I timed my evening walk perfectly tonight. The sunset was
gift-wrapped in a ribbon of flame-orange cloud which glowed parallel with the
western horizon. It wasn’t quite the flamingo hour that Virginia Woolf wrote
of, but this wasn’t smog-filled London but the comparatively clean-aired Sussex
coast. I took my usual route with the dogs: along past the paddocks of Foxhole
Farm and onto the promontory of Rookery Hill, down to the levels below and back
up through the wood towards lighted windows and home.
Perfectly I timed things. From the Foxhole paddocks I could
see a surfeit of rooks and jackdaws causing a pell-mell in the sky above
Rookery Hill. It’s a common meeting space where birds from more than one
rookery seem to assemble before dispersing to their roosts. I walked straight
into their party and they took tumbling to the sky again in a startling number –
more than I’ve seen here for a long time. Their evening wasn’t yet done and
they regrouped energetically on the meadow a little further along the hill.
Their black silhouettes in the east sky contrasted and balanced with the
flaming ribbon to the west.
Over and down Rookery Hill to the Bishopstone Road, past
lonely lights which light the road for only the occasional rambler, through the
gate and we plunged into the low meadow, wading into the gloom beneath the
trees. A silk mist was draped across the grass; above, everything was black or
a deepening blue. Further up the hill the party was in full swing: the distant
cacophony of rooks and jackdaws as they flew in wide brush strokes across the
sky. A large group of jackdaws, perhaps a hundred or more strong, played like
starlings or homing pigeons across the sky while rooks rode a fresh easterly
wind high, high up – hanging and hovering like raptors. This swinging party was
all up the far end that I would pass beneath after five or ten more minutes
walk. A small bat passed overhead, a pipistrelle of some sort; then a larger,
unknown one, too big for a pipistrelle.
They are an endless source of fascination, these rooks. Away
from the helter-skelter, at the bottom end of the wood and just above where I
stood, a quite different gathering was playing out. The skeletons of the dead
diseased elms are often empty, but occasionally their stark silhouettes hold a
few birds perching on bare branches. Tonight the lifeless, stricken body of a
dead rook was caught in the uppermost branch of one tree. It appeared to be
skewered shrike-like onto the branch, like a snagged kite, but it was more
likely that it had fallen with wings open and become snagged by the crook of
its wing around a branch.

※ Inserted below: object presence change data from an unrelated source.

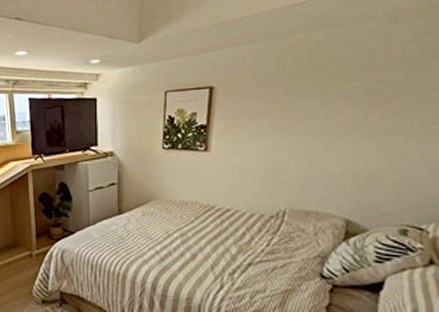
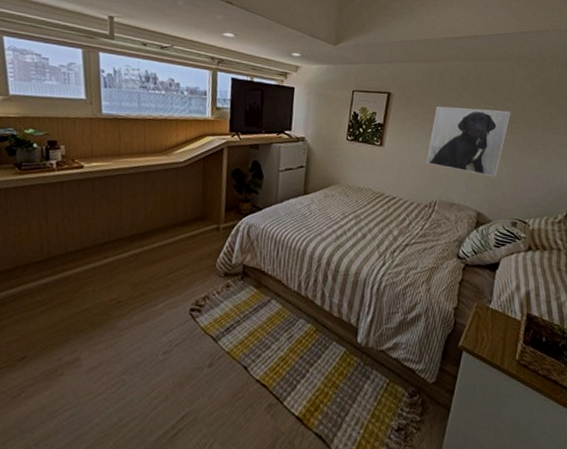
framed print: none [268,85,389,174] -> present [427,106,511,177]

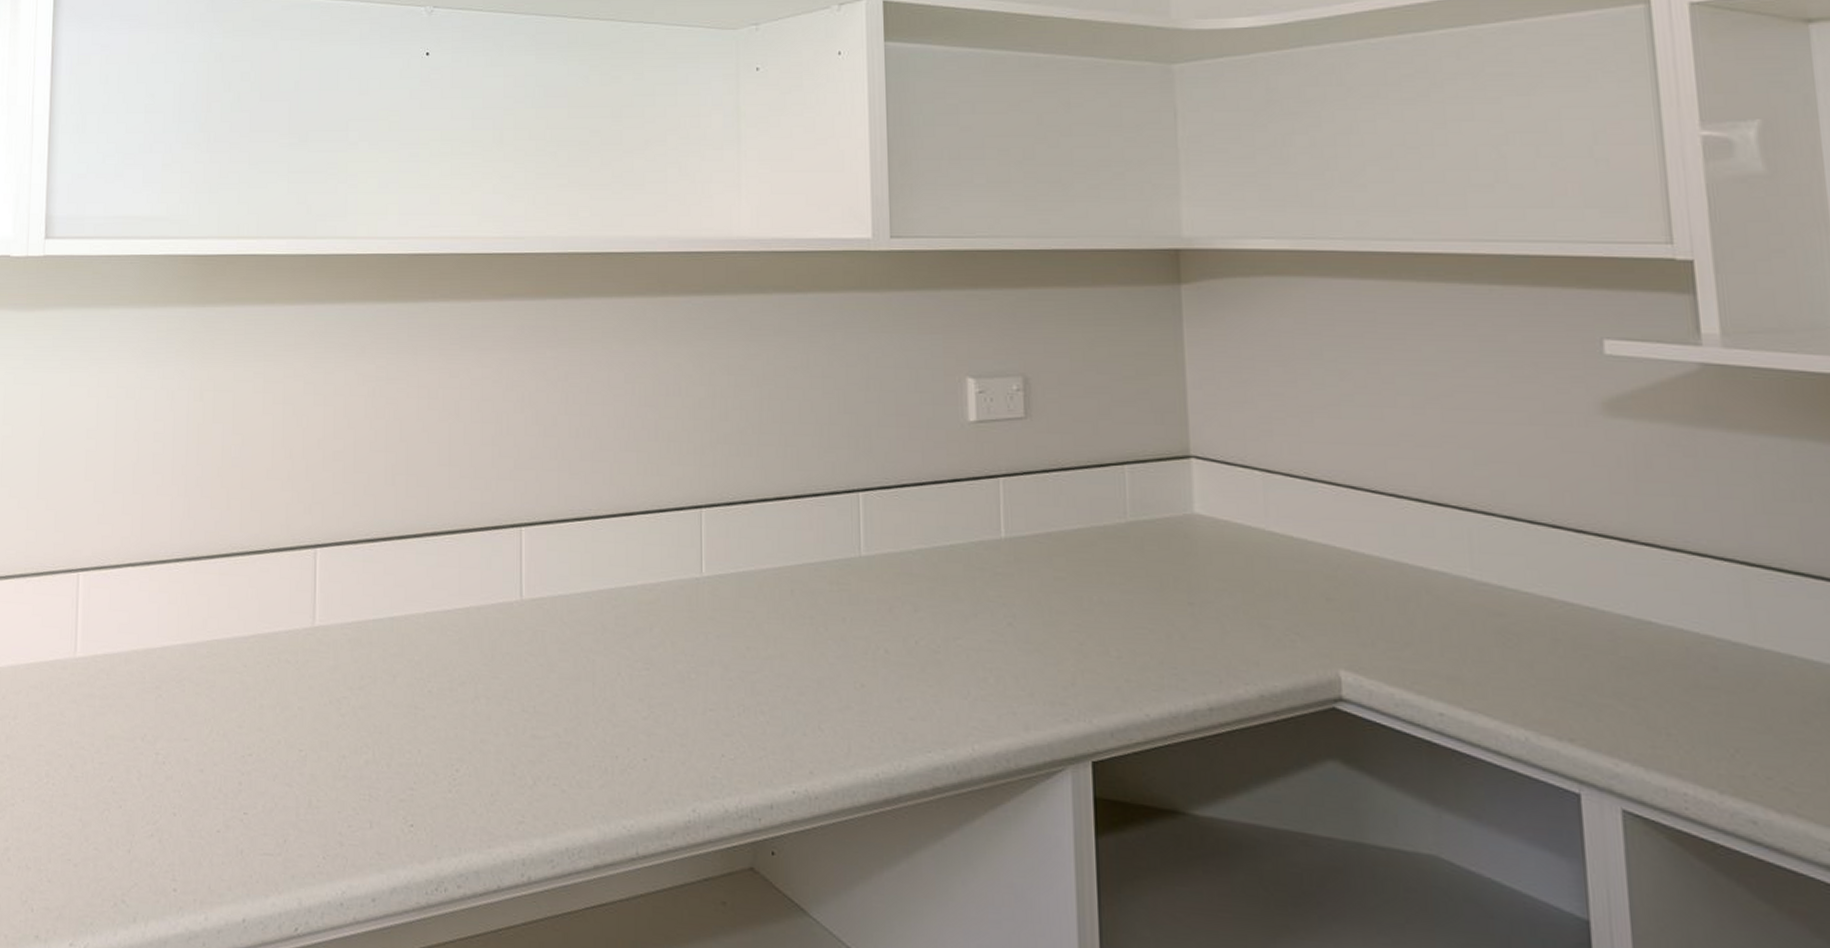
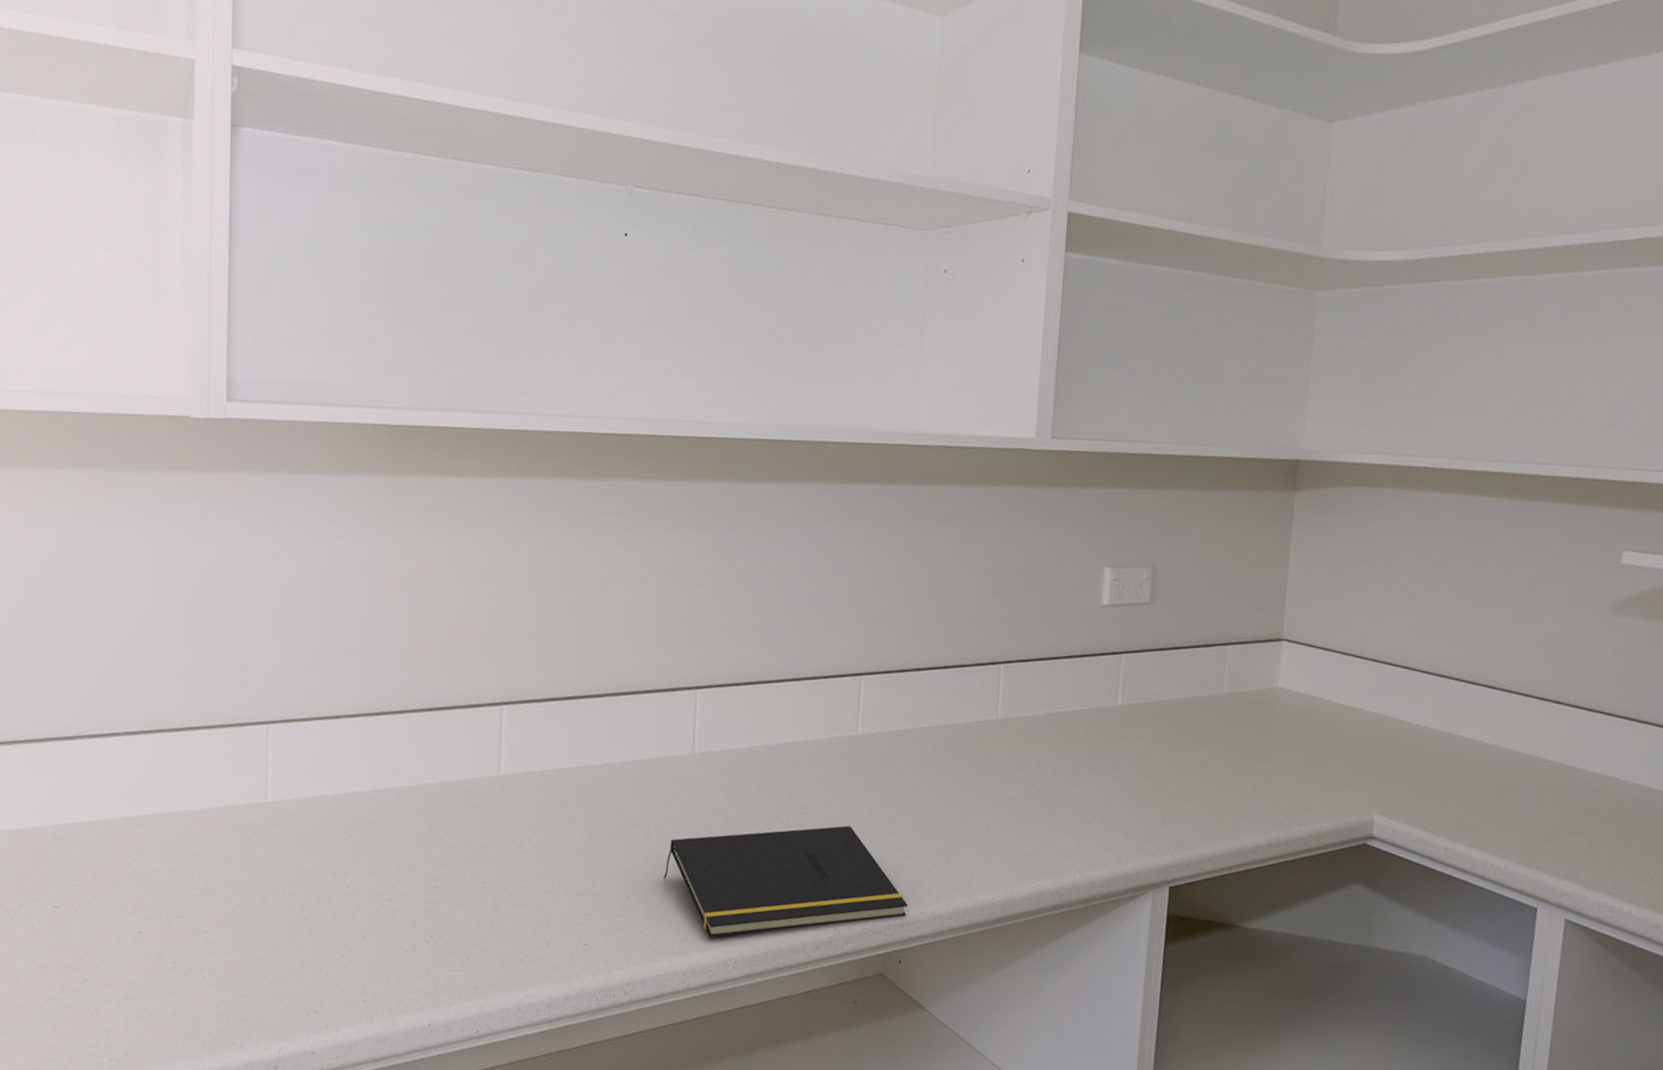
notepad: none [495,684,776,820] -> present [663,825,908,938]

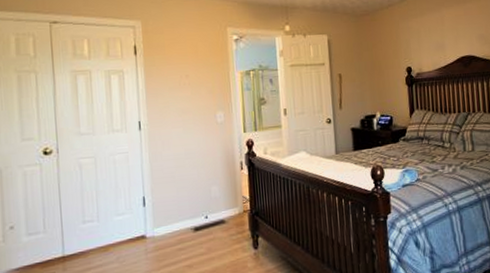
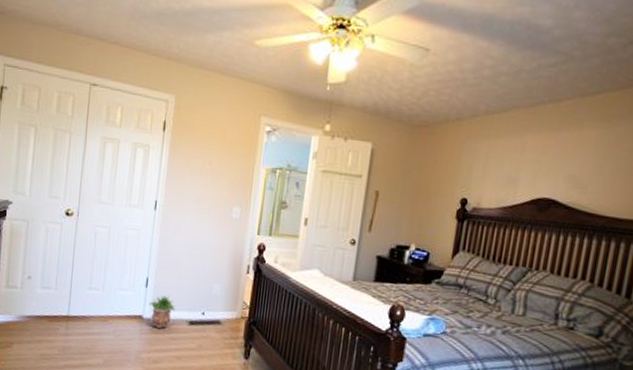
potted plant: none [149,208,177,243] -> present [149,295,175,328]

Its lifeless body flapped pathetically in the breeze it
had once commanded. A short but respectful distance away from the bird sat a
group of sullen rooks, in their usual mourning black. Two magpies passed
through close to the dead bird and one of the rooks darted at them, cawing
angrily and demanding that they keep a respectful distance. It did the same to
any other passing bird, then flew back to its perch ten metres distant. Other
rooks joined it and sat quietly. It was in complete contrast to the festivities
at the other end of the wood, which continued oblivious to this sad scene. I
swear these birds were holding a vigil. The bereaved bird kept his or her place
on the branch; others joined it, sat quietly for a while, some remained the
full while, others passed on to be replaced by new birds, well-wishers,
grief-sharers. The breeze slowed to nothing momentarily, as if the world had
paused in that space between an in-breath and out-breath, or between an
out-breath and in-breath. Slowly and respectfully, it resumed. All the time,
those few rooks sat like silent black points marking a punctuated life. I didn’t
know at that moment if I’ve ever seen such a sad sight: anguish before me
balanced by jubilation at the other end of the wood. I stood and watched in
silence with the dogs until the silhouettes melted into the night. Those few
constant birds were still there when it became too dark to discern them.
Another bat passed just above my head, now only a hint in
the darkness. A strong thirty mile breeze is forecast tonight. I wonder whether
the dead bird will take its final flight in this breeze, spiralling down
through the trees onto the leaf litter below, seen only by the fox, or whether that other bird,
its companion or mate or parent, will keep its vigil until then.
We passed silently through the calm of the low meadow and back up through the trees. In the canopy above the party was over, the birds safely tucked away in their roost with only the occasional caw from amongst the branches. The party was over for another night.